"If I stay quiet, it feels like I’m ignoring her. If I speak up, it feels like I’m making it worse."
I know the title sounds harsh. I hate how it sounds, but I don’t know how else to describe what’s been happening.
Let me start with this: I love my wife. She’s the most beautiful woman I’ve ever met. I don’t mean that in a forced or obligatory way — I mean it in the I still stare at her across the room kind of way. She’s my favorite person.
We’ve been together eleven years, married for seven. We’ve got three kids under eight, which is both the best and hardest thing that’s ever happened to us.
The third pregnancy took everything out of her. She ended up needing a C-section, and the recovery was long and brutal. I’d heard C-sections were rough, but I didn’t get it until I watched her try to sit up for the first time or walk across the room holding our son. Every movement looked like it hurt. For weeks, she was exhausted, stitched up, barely sleeping. I did what I could — made meals, changed diapers, handled the night feedings — while praying every night that time would start doing the work I couldn’t.
Things improved eventually. She got cleared to move around again, went back to work, and life slipped back into something resembling normal. Or at least what passes for normal when you’ve got a newborn and two other kids still demanding your full attention.
But something about the way she carried herself never really came back the way it did after the other two pregnancies. With our first and second, there was this light that always returned — a moment when she started to feel like herself again. This time, it didn’t. Even after the stitches healed and the exhaustion faded, it was like a part of her stayed in recovery.
Months passed and life kept moving. The exhaustion stuck around, and somewhere in the middle of all that, we both started to let things slide.
It’s fair to say we’ve both let ourselves go a bit physically, and that’s fine. Expected, even.
But she hasn’t been able to accept it.
At first I thought it was just frustration. A throwaway comment while getting dressed, then another the next week about her jeans not fitting. Little things I didn’t think much of at the time. But it’s been over a year and a half, and now it’s every. single. day.
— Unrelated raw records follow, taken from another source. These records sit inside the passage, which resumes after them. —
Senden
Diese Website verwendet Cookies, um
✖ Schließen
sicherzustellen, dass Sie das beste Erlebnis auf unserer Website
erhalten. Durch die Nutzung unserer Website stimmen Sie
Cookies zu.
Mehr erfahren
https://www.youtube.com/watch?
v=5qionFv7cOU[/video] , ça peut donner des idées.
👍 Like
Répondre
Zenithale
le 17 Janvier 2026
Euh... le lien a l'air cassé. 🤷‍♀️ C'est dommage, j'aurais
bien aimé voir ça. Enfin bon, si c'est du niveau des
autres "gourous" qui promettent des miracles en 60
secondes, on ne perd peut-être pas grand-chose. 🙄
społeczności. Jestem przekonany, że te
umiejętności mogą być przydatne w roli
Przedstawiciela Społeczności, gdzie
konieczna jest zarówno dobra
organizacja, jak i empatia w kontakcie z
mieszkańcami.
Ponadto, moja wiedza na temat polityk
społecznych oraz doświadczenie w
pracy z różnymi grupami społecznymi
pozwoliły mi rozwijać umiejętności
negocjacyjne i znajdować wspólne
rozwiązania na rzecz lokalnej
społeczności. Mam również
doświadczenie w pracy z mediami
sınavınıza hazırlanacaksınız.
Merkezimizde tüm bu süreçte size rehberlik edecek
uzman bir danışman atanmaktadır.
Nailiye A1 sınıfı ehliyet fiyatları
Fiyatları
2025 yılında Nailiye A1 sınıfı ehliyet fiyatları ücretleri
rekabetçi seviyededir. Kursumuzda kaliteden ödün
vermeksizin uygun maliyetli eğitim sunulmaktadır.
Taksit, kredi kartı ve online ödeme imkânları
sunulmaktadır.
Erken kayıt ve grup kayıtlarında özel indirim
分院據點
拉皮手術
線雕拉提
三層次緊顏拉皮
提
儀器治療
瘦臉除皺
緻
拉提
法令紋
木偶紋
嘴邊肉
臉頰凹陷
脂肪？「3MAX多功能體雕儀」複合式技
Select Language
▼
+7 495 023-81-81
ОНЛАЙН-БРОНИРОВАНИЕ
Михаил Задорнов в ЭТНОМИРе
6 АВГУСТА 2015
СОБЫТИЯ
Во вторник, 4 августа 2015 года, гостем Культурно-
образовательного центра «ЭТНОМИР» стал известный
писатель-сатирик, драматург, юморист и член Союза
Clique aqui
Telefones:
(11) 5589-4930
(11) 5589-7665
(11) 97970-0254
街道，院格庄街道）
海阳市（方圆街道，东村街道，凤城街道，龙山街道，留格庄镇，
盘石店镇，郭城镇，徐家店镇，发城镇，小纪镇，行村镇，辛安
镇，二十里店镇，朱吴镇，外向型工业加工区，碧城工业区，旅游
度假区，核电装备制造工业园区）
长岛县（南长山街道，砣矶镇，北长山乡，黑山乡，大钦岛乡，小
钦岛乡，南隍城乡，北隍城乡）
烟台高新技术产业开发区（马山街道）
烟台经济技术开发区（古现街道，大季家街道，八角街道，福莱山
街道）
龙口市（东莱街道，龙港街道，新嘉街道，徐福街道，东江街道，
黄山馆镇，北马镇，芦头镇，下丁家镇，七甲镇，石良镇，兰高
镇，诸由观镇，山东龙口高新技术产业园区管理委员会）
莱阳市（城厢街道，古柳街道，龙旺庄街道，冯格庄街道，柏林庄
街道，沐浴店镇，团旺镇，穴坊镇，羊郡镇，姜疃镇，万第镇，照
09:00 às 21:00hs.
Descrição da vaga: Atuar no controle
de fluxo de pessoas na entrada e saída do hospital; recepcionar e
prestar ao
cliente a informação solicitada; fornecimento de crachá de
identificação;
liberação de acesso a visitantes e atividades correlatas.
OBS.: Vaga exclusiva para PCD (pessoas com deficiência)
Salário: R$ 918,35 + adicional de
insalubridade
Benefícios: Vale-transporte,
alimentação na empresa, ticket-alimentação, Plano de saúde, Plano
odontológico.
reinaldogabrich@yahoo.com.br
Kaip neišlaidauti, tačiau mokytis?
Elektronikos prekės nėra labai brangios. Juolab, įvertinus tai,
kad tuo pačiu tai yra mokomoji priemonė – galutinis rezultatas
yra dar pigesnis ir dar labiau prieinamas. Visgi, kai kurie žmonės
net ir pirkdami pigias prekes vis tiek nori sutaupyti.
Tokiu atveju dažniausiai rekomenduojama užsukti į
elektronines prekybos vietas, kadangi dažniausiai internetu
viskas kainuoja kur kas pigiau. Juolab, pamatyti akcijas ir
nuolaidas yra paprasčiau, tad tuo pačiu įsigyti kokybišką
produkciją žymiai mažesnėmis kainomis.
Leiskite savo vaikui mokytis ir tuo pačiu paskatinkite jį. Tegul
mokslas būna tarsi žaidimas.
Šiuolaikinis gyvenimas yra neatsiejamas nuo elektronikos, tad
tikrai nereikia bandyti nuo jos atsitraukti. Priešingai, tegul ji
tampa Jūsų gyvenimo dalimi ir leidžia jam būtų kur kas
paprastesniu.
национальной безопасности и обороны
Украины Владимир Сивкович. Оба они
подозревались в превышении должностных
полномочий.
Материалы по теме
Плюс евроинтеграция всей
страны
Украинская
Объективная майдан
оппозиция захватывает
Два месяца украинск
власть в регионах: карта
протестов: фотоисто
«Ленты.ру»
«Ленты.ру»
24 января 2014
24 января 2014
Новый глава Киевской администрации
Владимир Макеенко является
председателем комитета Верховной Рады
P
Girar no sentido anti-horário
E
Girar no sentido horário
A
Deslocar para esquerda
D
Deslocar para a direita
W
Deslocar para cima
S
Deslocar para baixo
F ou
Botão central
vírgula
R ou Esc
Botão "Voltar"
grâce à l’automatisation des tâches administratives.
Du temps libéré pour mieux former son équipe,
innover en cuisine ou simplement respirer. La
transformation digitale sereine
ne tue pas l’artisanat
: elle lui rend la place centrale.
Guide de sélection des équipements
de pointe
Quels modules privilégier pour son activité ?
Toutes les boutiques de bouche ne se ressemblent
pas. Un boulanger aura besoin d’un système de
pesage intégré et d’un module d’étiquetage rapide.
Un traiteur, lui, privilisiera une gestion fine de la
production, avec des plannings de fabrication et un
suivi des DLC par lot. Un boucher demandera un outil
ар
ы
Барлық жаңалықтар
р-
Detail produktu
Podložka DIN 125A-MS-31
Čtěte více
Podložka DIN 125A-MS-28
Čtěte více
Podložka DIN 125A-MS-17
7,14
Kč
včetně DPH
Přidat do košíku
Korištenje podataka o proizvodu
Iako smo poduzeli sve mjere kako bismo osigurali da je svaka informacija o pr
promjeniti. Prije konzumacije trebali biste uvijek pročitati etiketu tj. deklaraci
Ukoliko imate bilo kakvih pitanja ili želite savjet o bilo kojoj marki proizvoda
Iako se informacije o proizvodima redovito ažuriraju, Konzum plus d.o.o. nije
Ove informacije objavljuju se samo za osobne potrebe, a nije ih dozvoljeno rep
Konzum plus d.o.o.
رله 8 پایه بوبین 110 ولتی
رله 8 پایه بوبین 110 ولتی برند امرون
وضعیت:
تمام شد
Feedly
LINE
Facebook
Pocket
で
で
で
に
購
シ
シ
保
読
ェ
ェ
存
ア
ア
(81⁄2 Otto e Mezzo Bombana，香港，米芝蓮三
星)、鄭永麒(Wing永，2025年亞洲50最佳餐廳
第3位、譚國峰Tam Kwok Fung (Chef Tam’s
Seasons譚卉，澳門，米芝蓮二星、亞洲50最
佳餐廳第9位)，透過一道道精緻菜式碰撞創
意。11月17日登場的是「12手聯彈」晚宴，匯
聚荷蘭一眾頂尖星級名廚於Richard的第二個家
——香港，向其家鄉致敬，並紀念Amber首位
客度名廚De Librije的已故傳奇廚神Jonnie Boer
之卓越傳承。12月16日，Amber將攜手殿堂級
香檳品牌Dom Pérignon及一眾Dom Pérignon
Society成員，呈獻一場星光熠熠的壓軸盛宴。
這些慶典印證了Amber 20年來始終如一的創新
When we’re getting ready to go somewhere, she’ll stand in front of the mirror and say something like, “Ugh, I look terrible.”
If I try to take a photo of us, it’s always, “No, delete that, I look huge,” or “Don’t post that.”
And anytime I mention a trip or a beach or anything like that, she’ll say, “Not until I lose weight,” like it’s a rule she made for herself.
I've tried to laugh it off in that lighthearted way couples joke when they think the other person’s exaggerating. But that only works for so long before you realize it’s not a phase. It’s deeper. And I don’t know how to help.
I’ve told her she’s beautiful so many times that the word barely means anything anymore. I’ve listened when she cries about not feeling like herself. I’ve started cooking more, tried to make healthier meals, encouraged her to go for walks when she’s up for it.
Lately, it’s started to wear on me. I'm out of things to say and exhausted from trying to make her believe me.
Last weekend, her parents offered to take the kids, which almost never happens. I said, “We should hit the gym in the morning and then the brewery in the afternoon. Supposed to be nice out.”
She paused for a second, giving me that look I know too well.
“So you’re saying I need to go to the gym?”
I swear, that’s not what I meant. I panicked trying to explain — “No, I just meant we could go together since we rarely get a free weekend like this.”
She rolled her eyes and said, “Sure,” in that tone that means I’m done with this conversation.
Moments like that happen all the time now.
I can’t win. If I stay quiet, it feels like I’m ignoring her. If I speak up, it feels like I’m making it worse.
And sometimes I shut down and that kills me because I want to help. I just seriously don't know how.
And more than anything I miss her. Not her “before body.” Not the woman from our wedding photos. I miss her. The way she used to be comfortable in her own skin. How she’d make a stupid face in photos and not give a shit.
I miss the energy she used to have. She'd walk into a room and just radiate good vibes. Now it’s just this low, heavy kind of sadness that hangs over her.
And you’re probably reading this thinking it’s selfish to make it about me when she’s clearly the one struggling. I know that. And I’ve tried not to take it personally, but it’s hard.
How do you separate someone’s pain from the space growing between you?
Every day feels like I’m married to someone who’s slipping further away and I don’t know how to hold on without breaking myself in the process.